SECTION I
CLIMATE
I have already referred to the extreme heat which we experienced along the Athabaska River and at Fort Chippewyan, and that this hot wave extended beyond the Arctic Circle was testified to by Indians who suffered the loss of some of their dogs from this cause, on crossing the portage between the Bell River and Fort McPherson. Of course this was exceptional and lasted only a few days, but nevertheless, there is no question that for a couple of months in midsummer the aggregate amount of heat which is imparted by the sun’s rays interrupted only for a few hours out of the twenty-four, and shining through a wonderfully clear atmosphere goes far to counter-balance what is lost by their refraction owing to the obliquity of their course in reaching the earth. The law of compensation here makes heroic efforts to assert its claim, and though it fails in giving to those regions an equality of heat, it does succeed to the last fraction in bestowing on every portion of the globe an equality of light, the great luminary gives to the Esquimaux exactly as much sunlight during the entire year as the dweller on the far off Amazon or the Nile. There is as much truth as poetry in the lines of the old song: “For taking the year all round my dear, There isn’t more night than day.”
We found it difficult when we got below the last obstruction to navigation, and began to make rapid progress to the north, to accustom ourselves to the changed conditions and to seek rest at the old accustomed hours, and frequently while waiting for the darkness, the midnight hour was passed and the northern dawn was upon us before we realised that the evening and morning twilight were not separated by any perceptible intervening darkness. The wonderful beauty of the tropical dawn has been told by every traveller in the equatorial regions, but in these regions only a few minutes elapses from the time it begins till the sun asserts its supremacy and dispels the brilliant colouring. In the sub-Arctic regions there is no such haste. When the glittering rays no longer reach us we can watch their reflection in the clear ethereal spaces above during the whole of that period we call night. But I have dwelt, perhaps, too long and too frequently on this subject, and my only apology is that this portion of time was to me always a recompense for any of the labours or hardships of the previous day, and one is apt to be garrulous over what has afforded him pleasure.
Copyright Ernest Brown
ESQUIMAUX IN THEIR KAYAKS
It was difficult on those exceedingly hot days of midsummer to realise that in a few months’ time the ice king would reign supreme over all the land. But this is a country of extremes, and even in some of the hottest days when the wind would turn suddenly to the north and angry clouds would arise from the horizon and spread across the heavens obscuring the sun from view, one could form a faint idea of what would happen a few months later.

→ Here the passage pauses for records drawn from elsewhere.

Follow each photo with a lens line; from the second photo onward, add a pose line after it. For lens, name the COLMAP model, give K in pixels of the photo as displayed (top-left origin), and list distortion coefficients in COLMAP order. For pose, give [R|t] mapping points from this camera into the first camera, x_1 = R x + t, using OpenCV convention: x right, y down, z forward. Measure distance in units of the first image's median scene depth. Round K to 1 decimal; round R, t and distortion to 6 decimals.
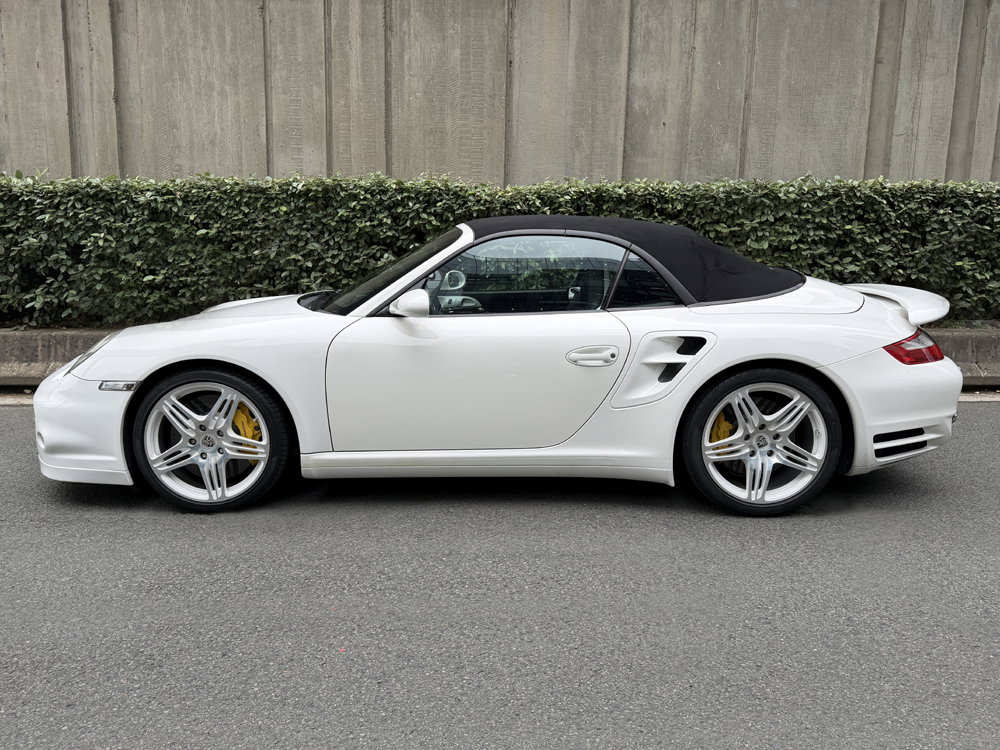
lens RADIAL K [[788.6, 0, 500.0], [0, 788.6, 375.0], [0, 0, 1]] dist [0.090412, -0.172071]
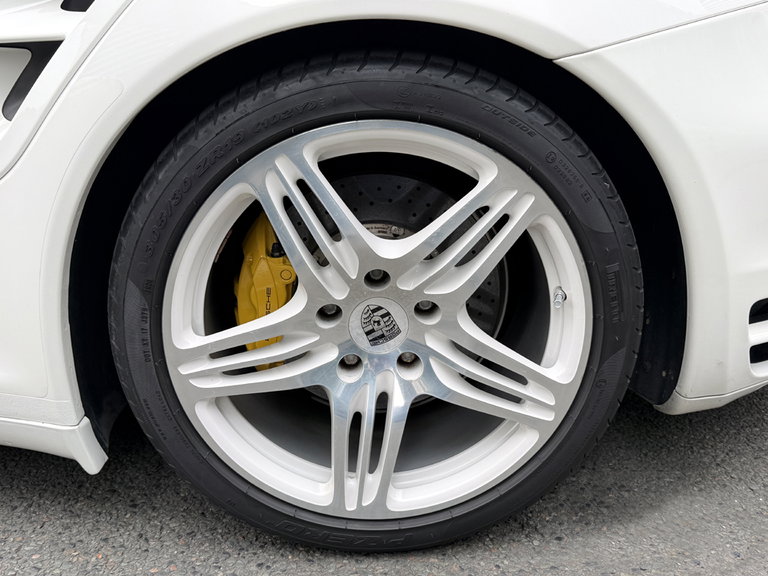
lens RADIAL K [[750.2, 0, 384.0], [0, 750.2, 288.0], [0, 0, 1]] dist [0.191593, -0.444784]
pose [[0.999102, -0.021079, 0.036765, 0.319852], [0.012591, 0.975997, 0.217419, 0.008939], [-0.040466, -0.216761, 0.975386, 0.724640]]
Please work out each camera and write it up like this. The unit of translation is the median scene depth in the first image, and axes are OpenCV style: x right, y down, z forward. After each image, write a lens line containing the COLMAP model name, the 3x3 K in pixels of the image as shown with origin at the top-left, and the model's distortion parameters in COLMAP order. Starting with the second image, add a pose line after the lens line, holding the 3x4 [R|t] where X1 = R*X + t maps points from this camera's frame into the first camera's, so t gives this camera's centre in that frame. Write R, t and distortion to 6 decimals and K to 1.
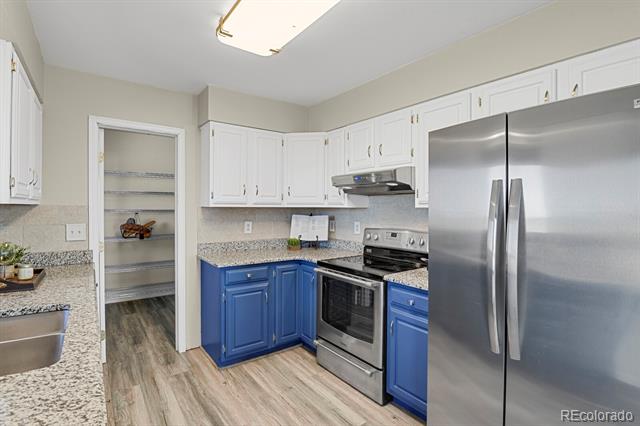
lens RADIAL K [[313.9, 0, 323.6], [0, 313.9, 210.4], [0, 0, 1]] dist [-0.003865, -0.015574]
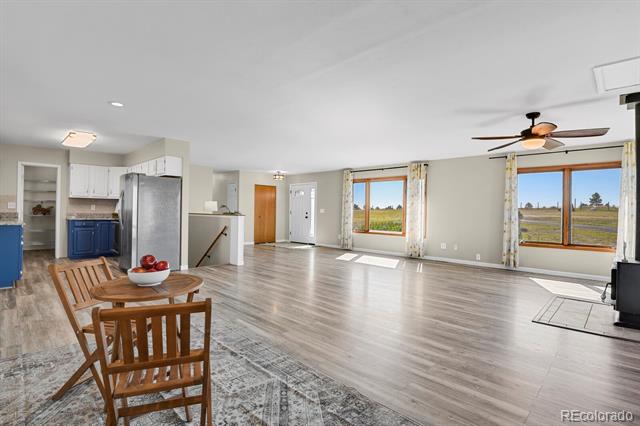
lens RADIAL K [[313.9, 0, 323.6], [0, 313.9, 210.4], [0, 0, 1]] dist [-0.003865, -0.015574]
pose [[0.987413, 0.013473, 0.157589, 1.157057], [-0.011199, 0.999820, -0.015309, 0.100285], [-0.157767, 0.013351, 0.987386, -1.638899]]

After entering the Mackenzie we noticed the constant dropping of earth from the banks causing a dull splash in the water. This was caused by the melting of the frozen earth along the shore of the stream. In some cases the action of the water had worn deep caverns into the perpendicular clay banks. When these caverns had become so large as to remove the support of the superincumbent mass, an earth slide of considerable magnitude would occur. In the greater part of this whole country frost is found at varying depths during the whole year, and of course the distance below the surface decreases as we go north. On our journey across from McPherson to Bell River we found it a little less than a foot to perpetual frost.

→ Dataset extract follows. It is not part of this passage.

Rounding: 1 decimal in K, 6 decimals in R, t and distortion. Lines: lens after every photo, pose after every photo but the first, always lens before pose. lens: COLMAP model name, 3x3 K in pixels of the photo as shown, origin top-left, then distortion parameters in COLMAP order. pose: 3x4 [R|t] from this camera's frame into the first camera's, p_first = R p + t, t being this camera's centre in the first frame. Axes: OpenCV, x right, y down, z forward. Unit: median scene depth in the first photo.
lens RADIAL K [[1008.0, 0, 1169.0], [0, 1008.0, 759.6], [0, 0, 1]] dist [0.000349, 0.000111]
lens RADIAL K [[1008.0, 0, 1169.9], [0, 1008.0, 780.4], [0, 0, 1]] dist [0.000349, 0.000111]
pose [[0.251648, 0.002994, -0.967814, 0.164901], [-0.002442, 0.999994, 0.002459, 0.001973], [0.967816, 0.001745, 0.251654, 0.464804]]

Some one has suggested the building of a line of railway between the Peel and Bell Rivers. All I would say of this visionary enterprise is that a solid ice foundation for the roadbed will certainly be found without much excavation. Bearing on this subject a well authenticated story is told. Some years ago an agent of the Hudson Bay Company died at Fort McPherson, and, being a man of some importance a deep grave was excavated for his remains out of the frozen earth. Some time after stories were told of strange appearances around this grave. As the years went by one after another of the inhabitants of the place imagined that he saw something uncanny around the resting place of the former master of the post. Finally, it became the settled belief of the community, that the lonely grave had frequent visits from unearthly beings. This went so far as to menace the existence of the post, and the company at length concluded either to move it to another locality or to remove the cause of the trouble to another resting place. It was finally decided that it would be better to take the remains up to Fort Simpson and inter them in the churchyard there where no uncanny visitor would dare to approach.
The winter season was chosen for the removal. An escort of natives with a team of dogs hitched to a toboggan was engaged for the work. After considerable difficulty the frozen earth was removed and the rude coffin taken up when the occupant was found just as he had been when placed there some twenty years before, in a perfect state of preservation. The grave had been made below the perpetual frost line and an eternity of years would under such conditions have failed to render literally applicable the words “Dust thou art and to dust thou shalt return.”